Documento guardado no escritório do cantor nunca foi formalizado em cartório e nenhuma das partes envolvidas sabe seu paradeiro

11 set, 2026
Erasmo Carlos | Reprodução/Instagram/@erasmocarlosbr
Erasmo Carlos | Reprodução/Instagram/@erasmocarlosbr

Uma minuta de testamento preparada por Erasmo Carlos antes de sua morte desapareceu, complicando a disputa pela herança entre a viúva Fernanda Passos e os filhos Leonardo e Gui Esteves. O documento, que nunca foi formalizado em cartório, estava guardado no escritório do artista. Segundo a Coluna GENTE, da revista Veja, nenhuma das partes envolvidas na disputa afirma saber onde ele está atualmente.

Herança de Erasmo Carlos é alvo de disputa judicial

Erasmo Carlos morreu aos 81 anos em novembro de 2022. O artista foi um dos maiores músicos do rock brasileiro e deixou um legado marcado por sucessos que atravessaram décadas.

A disputa pela herança envolve a viúva Fernanda Passos e os filhos Leonardo e Gui Esteves, frutos do relacionamento anterior do cantor. A ação é judicial e complexa, envolvendo questões sobre a partilha do espólio e a vontade do artista em relação aos seus bens.

O documento não chegou a ser lavrado em cartório e, embora estivesse guardado no escritório do artista, nenhuma das partes envolvidas na disputa afirma saber onde ele está atualmente.

O patrimônio deixado pelo cantor é estimado em cerca de R$ 15 milhões, conforme reportado pela Coluna GENTE. Esse valor não foi oficialmente confirmado.

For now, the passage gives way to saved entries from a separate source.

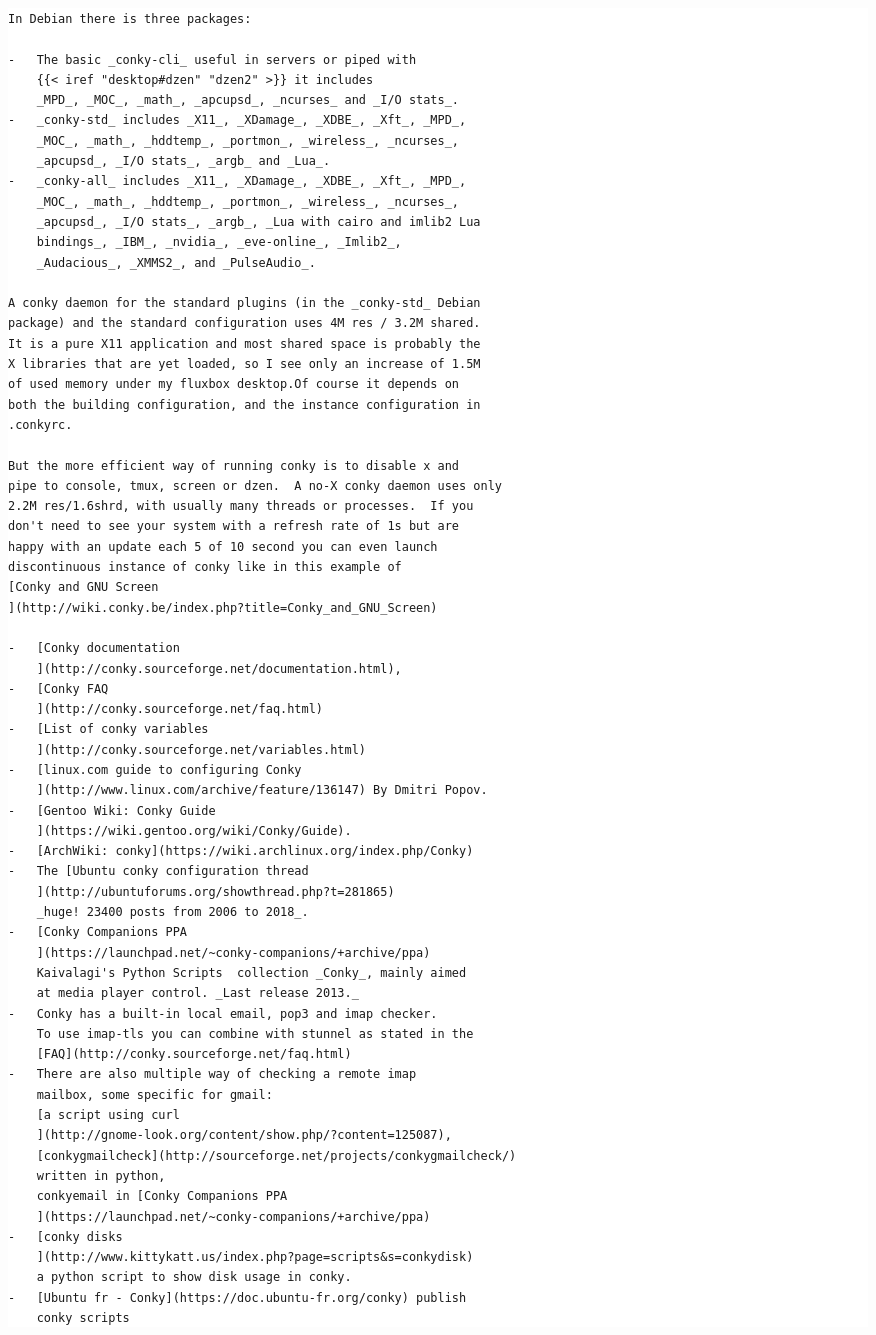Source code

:     In Debian there is three packages:

    -   The basic _conky-cli_ useful in servers or piped with
        {{< iref "desktop#dzen" "dzen2" >}} it includes
        _MPD_, _MOC_, _math_, _apcupsd_, _ncurses_ and _I/O stats_.
    -   _conky-std_ includes _X11_, _XDamage_, _XDBE_, _Xft_, _MPD_,
        _MOC_, _math_, _hddtemp_, _portmon_, _wireless_, _ncurses_,
        _apcupsd_, _I/O stats_, _argb_ and _Lua_.
    -   _conky-all_ includes _X11_, _XDamage_, _XDBE_, _Xft_, _MPD_,
        _MOC_, _math_, _hddtemp_, _portmon_, _wireless_, _ncurses_,
        _apcupsd_, _I/O stats_, _argb_, _Lua with cairo and imlib2 Lua
        bindings_, _IBM_, _nvidia_, _eve-online_, _Imlib2_,
        _Audacious_, _XMMS2_, and _PulseAudio_.

    A conky daemon for the standard plugins (in the _conky-std_ Debian
    package) and the standard configuration uses 4M res / 3.2M shared.
    It is a pure X11 application and most shared space is probably the
    X libraries that are yet loaded, so I see only an increase of 1.5M
    of used memory under my fluxbox desktop.Of course it depends on
    both the building configuration, and the instance configuration in
    .conkyrc.

    But the more efficient way of running conky is to disable x and
    pipe to console, tmux, screen or dzen.  A no-X conky daemon uses only
    2.2M res/1.6shrd, with usually many threads or processes.  If you
    don't need to see your system with a refresh rate of 1s but are
    happy with an update each 5 of 10 second you can even launch
    discontinuous instance of conky like in this example of
    [Conky and GNU Screen
    ](http://wiki.conky.be/index.php?title=Conky_and_GNU_Screen)

    -   [Conky documentation
        ](http://conky.sourceforge.net/documentation.html),
    -   [Conky FAQ
        ](http://conky.sourceforge.net/faq.html)
    -   [List of conky variables
        ](http://conky.sourceforge.net/variables.html)
    -   [linux.com guide to configuring Conky
        ](http://www.linux.com/archive/feature/136147) By Dmitri Popov.
    -   [Gentoo Wiki: Conky Guide
        ](https://wiki.gentoo.org/wiki/Conky/Guide).
    -   [ArchWiki: conky](https://wiki.archlinux.org/index.php/Conky)
    -   The [Ubuntu conky configuration thread
        ](http://ubuntuforums.org/showthread.php?t=281865)
        _huge! 23400 posts from 2006 to 2018_.
    -   [Conky Companions PPA
        ](https://launchpad.net/~conky-companions/+archive/ppa)
        Kaivalagi's Python Scripts  collection _Conky_, mainly aimed
        at media player control. _Last release 2013._
    -   Conky has a built-in local email, pop3 and imap checker.
        To use imap-tls you can combine with stunnel as stated in the
        [FAQ](http://conky.sourceforge.net/faq.html)
    -   There are also multiple way of checking a remote imap
        mailbox, some specific for gmail:
        [a script using curl
        ](http://gnome-look.org/content/show.php/?content=125087),
        [conkygmailcheck](http://sourceforge.net/projects/conkygmailcheck/)
        written in python,
        conkyemail in [Conky Companions PPA
        ](https://launchpad.net/~conky-companions/+archive/ppa)
    -   [conky disks
        ](http://www.kittykatt.us/index.php?page=scripts&s=conkydisk)
        a python script to show disk usage in conky.
    -   [Ubuntu fr - Conky](https://doc.ubuntu-fr.org/conky) publish
        conky scripts
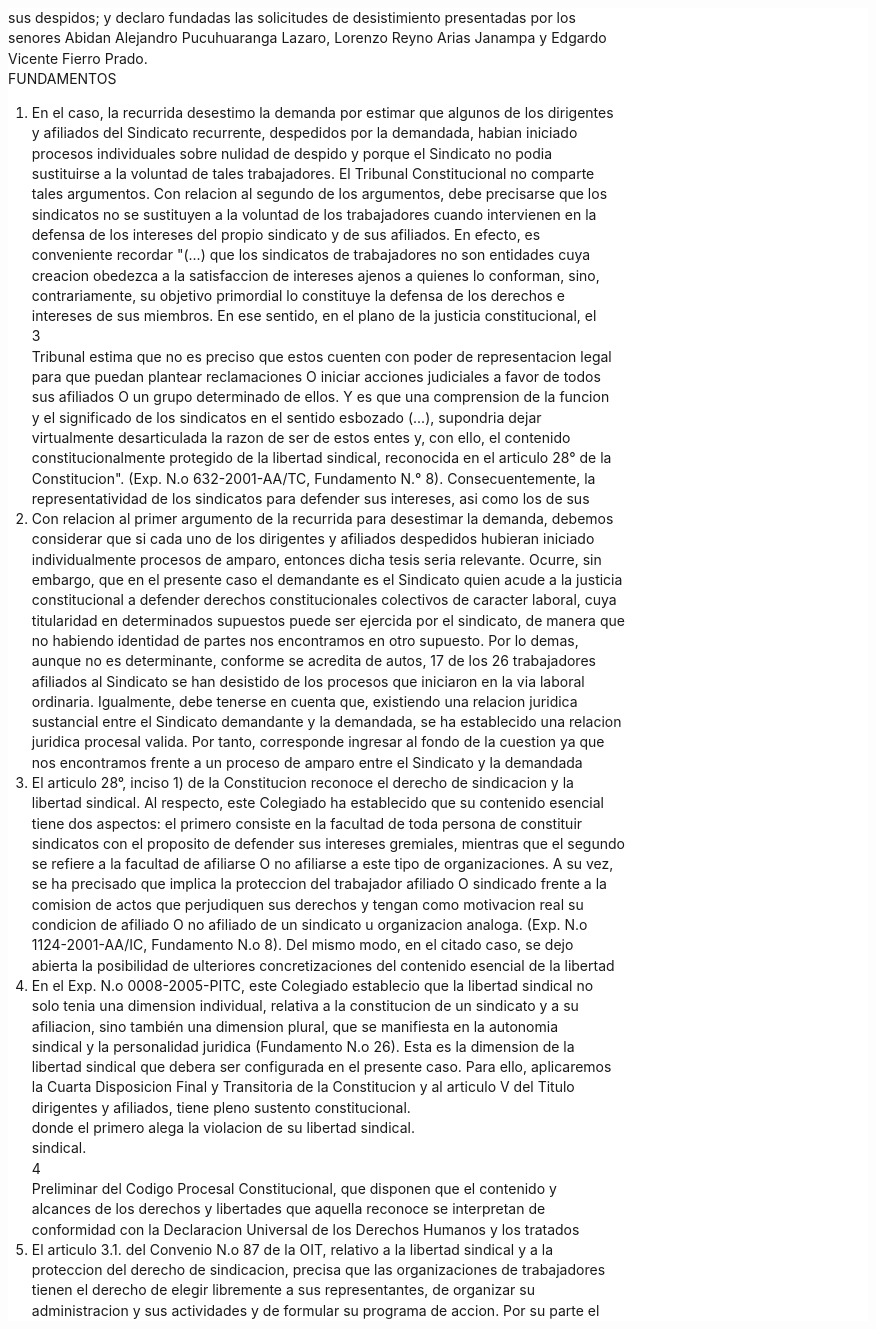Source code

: sus despidos; y declaro fundadas las solicitudes de desistimiento presentadas por los  
senores Abidan Alejandro Pucuhuaranga Lazaro, Lorenzo Reyno Arias Janampa y Edgardo  
Vicente Fierro Prado.  
FUNDAMENTOS  
1. En el caso, la recurrida desestimo la demanda por estimar que algunos de los dirigentes  
y afiliados del Sindicato recurrente, despedidos por la demandada, habian iniciado  
procesos individuales sobre nulidad de despido y porque el Sindicato no podia  
sustituirse a la voluntad de tales trabajadores. El Tribunal Constitucional no comparte  
tales argumentos. Con relacion al segundo de los argumentos, debe precisarse que los  
sindicatos no se sustituyen a la voluntad de los trabajadores cuando intervienen en la  
defensa de los intereses del propio sindicato y de sus afiliados. En efecto, es  
conveniente recordar "(...) que los sindicatos de trabajadores no son entidades cuya  
creacion obedezca a la satisfaccion de intereses ajenos a quienes lo conforman, sino,  
contrariamente, su objetivo primordial lo constituye la defensa de los derechos e  
intereses de sus miembros. En ese sentido, en el plano de la justicia constitucional, el  
3  
Tribunal estima que no es preciso que estos cuenten con poder de representacion legal  
para que puedan plantear reclamaciones O iniciar acciones judiciales a favor de todos  
sus afiliados O un grupo determinado de ellos. Y es que una comprension de la funcion  
y el significado de los sindicatos en el sentido esbozado (...), supondria dejar  
virtualmente desarticulada la razon de ser de estos entes y, con ello, el contenido  
constitucionalmente protegido de la libertad sindical, reconocida en el articulo 28° de la  
Constitucion". (Exp. N.o 632-2001-AA/TC, Fundamento N.° 8). Consecuentemente, la  
representatividad de los sindicatos para defender sus intereses, asi como los de sus  
2. Con relacion al primer argumento de la recurrida para desestimar la demanda, debemos  
considerar que si cada uno de los dirigentes y afiliados despedidos hubieran iniciado  
individualmente procesos de amparo, entonces dicha tesis seria relevante. Ocurre, sin  
embargo, que en el presente caso el demandante es el Sindicato quien acude a la justicia  
constitucional a defender derechos constitucionales colectivos de caracter laboral, cuya  
titularidad en determinados supuestos puede ser ejercida por el sindicato, de manera que  
no habiendo identidad de partes nos encontramos en otro supuesto. Por lo demas,  
aunque no es determinante, conforme se acredita de autos, 17 de los 26 trabajadores  
afiliados al Sindicato se han desistido de los procesos que iniciaron en la via laboral  
ordinaria. Igualmente, debe tenerse en cuenta que, existiendo una relacion juridica  
sustancial entre el Sindicato demandante y la demandada, se ha establecido una relacion  
juridica procesal valida. Por tanto, corresponde ingresar al fondo de la cuestion ya que  
nos encontramos frente a un proceso de amparo entre el Sindicato y la demandada  
3. El articulo 28°, inciso 1) de la Constitucion reconoce el derecho de sindicacion y la  
libertad sindical. Al respecto, este Colegiado ha establecido que su contenido esencial  
tiene dos aspectos: el primero consiste en la facultad de toda persona de constituir  
sindicatos con el proposito de defender sus intereses gremiales, mientras que el segundo  
se refiere a la facultad de afiliarse O no afiliarse a este tipo de organizaciones. A su vez,  
se ha precisado que implica la proteccion del trabajador afiliado O sindicado frente a la  
comision de actos que perjudiquen sus derechos y tengan como motivacion real su  
condicion de afiliado O no afiliado de un sindicato u organizacion analoga. (Exp. N.o  
1124-2001-AA/IC, Fundamento N.o 8). Del mismo modo, en el citado caso, se dejo  
abierta la posibilidad de ulteriores concretizaciones del contenido esencial de la libertad  
4. En el Exp. N.o 0008-2005-PITC, este Colegiado establecio que la libertad sindical no  
solo tenia una dimension individual, relativa a la constitucion de un sindicato y a su  
afiliacion, sino también una dimension plural, que se manifiesta en la autonomia  
sindical y la personalidad juridica (Fundamento N.o 26). Esta es la dimension de la  
libertad sindical que debera ser configurada en el presente caso. Para ello, aplicaremos  
la Cuarta Disposicion Final y Transitoria de la Constitucion y al articulo V del Titulo  
dirigentes y afiliados, tiene pleno sustento constitucional.  
donde el primero alega la violacion de su libertad sindical.  
sindical.  
4  
Preliminar del Codigo Procesal Constitucional, que disponen que el contenido y  
alcances de los derechos y libertades que aquella reconoce se interpretan de  
conformidad con la Declaracion Universal de los Derechos Humanos y los tratados  
5. El articulo 3.1. del Convenio N.o 87 de la OIT, relativo a la libertad sindical y a la  
proteccion del derecho de sindicacion, precisa que las organizaciones de trabajadores  
tienen el derecho de elegir libremente a sus representantes, de organizar su  
administracion y sus actividades y de formular su programa de accion. Por su parte el  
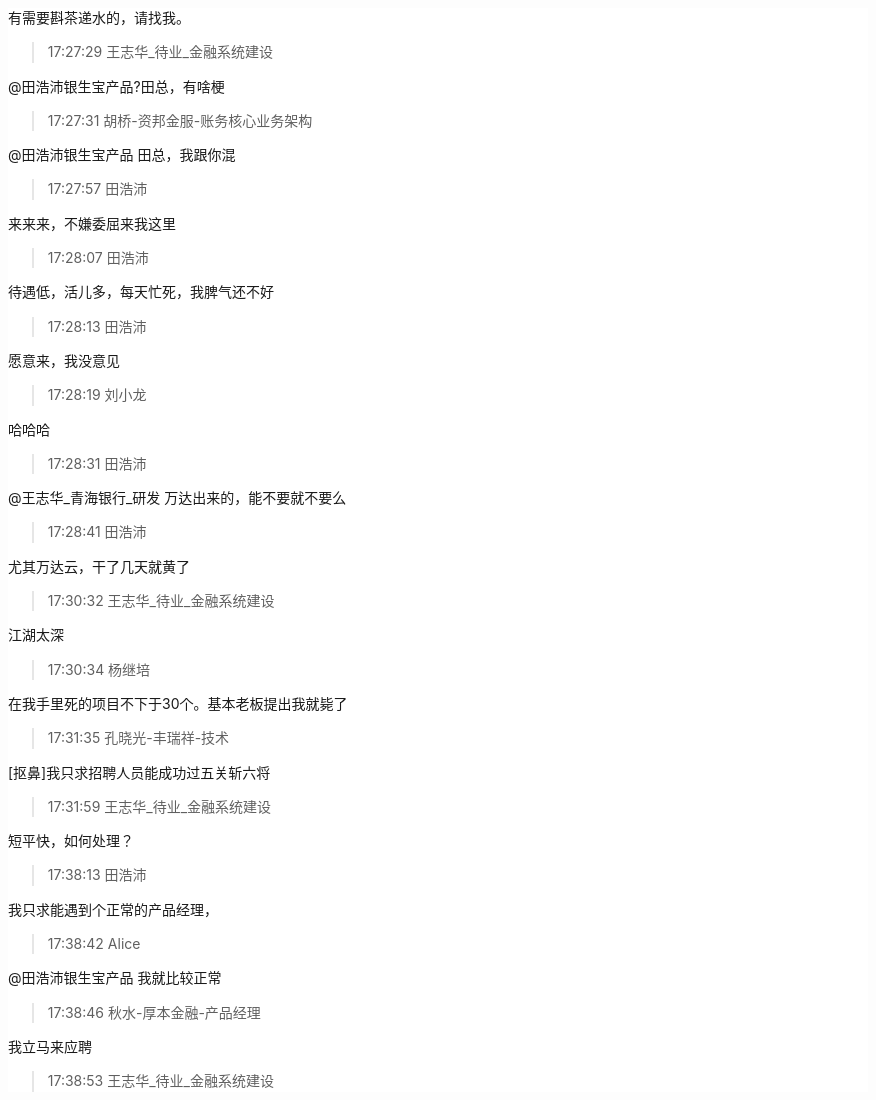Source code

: 有需要斟茶递水的，请找我。  
   
> 17:27:29  王志华_待业_金融系统建设  
   
@田浩沛银生宝产品?田总，有啥梗  
   
> 17:27:31  胡桥-资邦金服-账务核心业务架构  
   
@田浩沛银生宝产品 田总，我跟你混  
   
> 17:27:57  田浩沛  
   
来来来，不嫌委屈来我这里  
   
> 17:28:07  田浩沛  
   
待遇低，活儿多，每天忙死，我脾气还不好  
   
> 17:28:13  田浩沛  
   
愿意来，我没意见  
   
> 17:28:19  刘小龙  
   
哈哈哈  
   
> 17:28:31  田浩沛  
   
@王志华_青海银行_研发 万达出来的，能不要就不要么  
   
> 17:28:41  田浩沛  
   
尤其万达云，干了几天就黄了  
   
> 17:30:32  王志华_待业_金融系统建设  
   
江湖太深  
   
> 17:30:34  杨继培  
   
在我手里死的项目不下于30个。基本老板提出我就毙了  
   
> 17:31:35  孔晓光-丰瑞祥-技术  
   
[抠鼻]我只求招聘人员能成功过五关斩六将  
   
> 17:31:59  王志华_待业_金融系统建设  
   
短平快，如何处理？  
   
> 17:38:13  田浩沛  
   
我只求能遇到个正常的产品经理，  
   
> 17:38:42  Alice  
   
@田浩沛银生宝产品 我就比较正常  
   
> 17:38:46  秋水-厚本金融-产品经理  
   
我立马来应聘  
   
> 17:38:53  王志华_待业_金融系统建设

A herança inclui imóveis, investimentos e direitos autorais gerados ao longo da carreira de Erasmo.


Erasmo Carlos (Foto: reprodução/Leandro Moraes/Getty Images Embed)


Sumiço de minuta complica disputa pela herança

A minuta poderia servir como referência em uma eventual ação judicial sobre a partilha do espólio. A ausência dela dificulta qualquer tentativa de utilizá-la como documento comprobatório no processo em andamento.

O sumiço do material acrescenta um elemento de tensão à discussão sobre a vontade do músico em relação aos próprios bens. Sem o documento em mãos, as partes dependem de outros registros e provas para resolverem a disputa judicial.